Aim of the task
Return, unchanged, the lines in the records below from the line with "work well at" to the line with "well as a monitor.", including both of those lines.

Source data
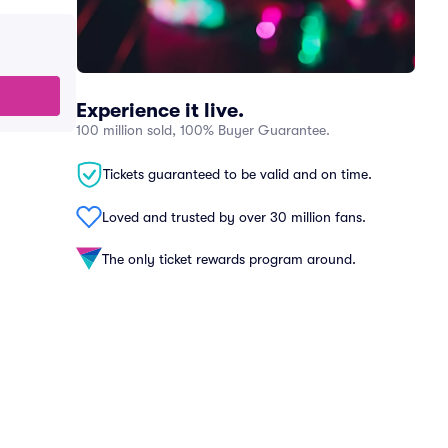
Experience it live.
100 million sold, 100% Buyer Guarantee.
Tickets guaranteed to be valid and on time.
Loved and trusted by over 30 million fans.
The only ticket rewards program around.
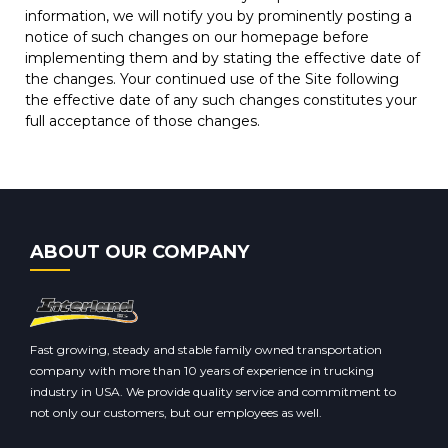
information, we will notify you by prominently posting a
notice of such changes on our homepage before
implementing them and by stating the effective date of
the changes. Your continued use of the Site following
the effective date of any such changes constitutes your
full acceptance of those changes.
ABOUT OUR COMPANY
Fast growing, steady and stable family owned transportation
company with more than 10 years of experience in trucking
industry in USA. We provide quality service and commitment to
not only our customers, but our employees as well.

---

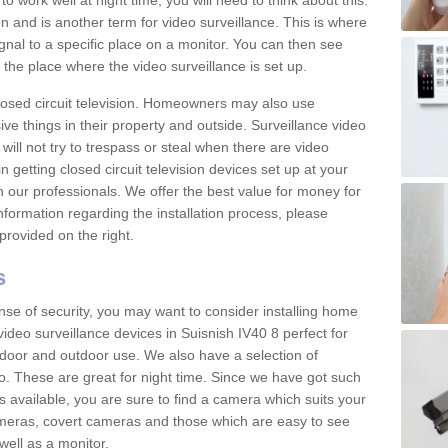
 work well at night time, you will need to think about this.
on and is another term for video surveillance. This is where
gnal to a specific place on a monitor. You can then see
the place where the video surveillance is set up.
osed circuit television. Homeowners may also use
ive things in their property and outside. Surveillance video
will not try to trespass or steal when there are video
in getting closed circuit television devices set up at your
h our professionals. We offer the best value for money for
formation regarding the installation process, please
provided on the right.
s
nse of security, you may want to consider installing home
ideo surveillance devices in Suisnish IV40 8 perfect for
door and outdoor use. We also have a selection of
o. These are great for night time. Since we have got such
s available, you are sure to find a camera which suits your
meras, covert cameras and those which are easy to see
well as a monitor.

Result of the task
 work well at night time, you will need to think about this.
on and is another term for video surveillance. This is where
gnal to a specific place on a monitor. You can then see
the place where the video surveillance is set up.
osed circuit television. Homeowners may also use
ive things in their property and outside. Surveillance video
will not try to trespass or steal when there are video
in getting closed circuit television devices set up at your
h our professionals. We offer the best value for money for
formation regarding the installation process, please
provided on the right.
s
nse of security, you may want to consider installing home
ideo surveillance devices in Suisnish IV40 8 perfect for
door and outdoor use. We also have a selection of
o. These are great for night time. Since we have got such
s available, you are sure to find a camera which suits your
meras, covert cameras and those which are easy to see
well as a monitor.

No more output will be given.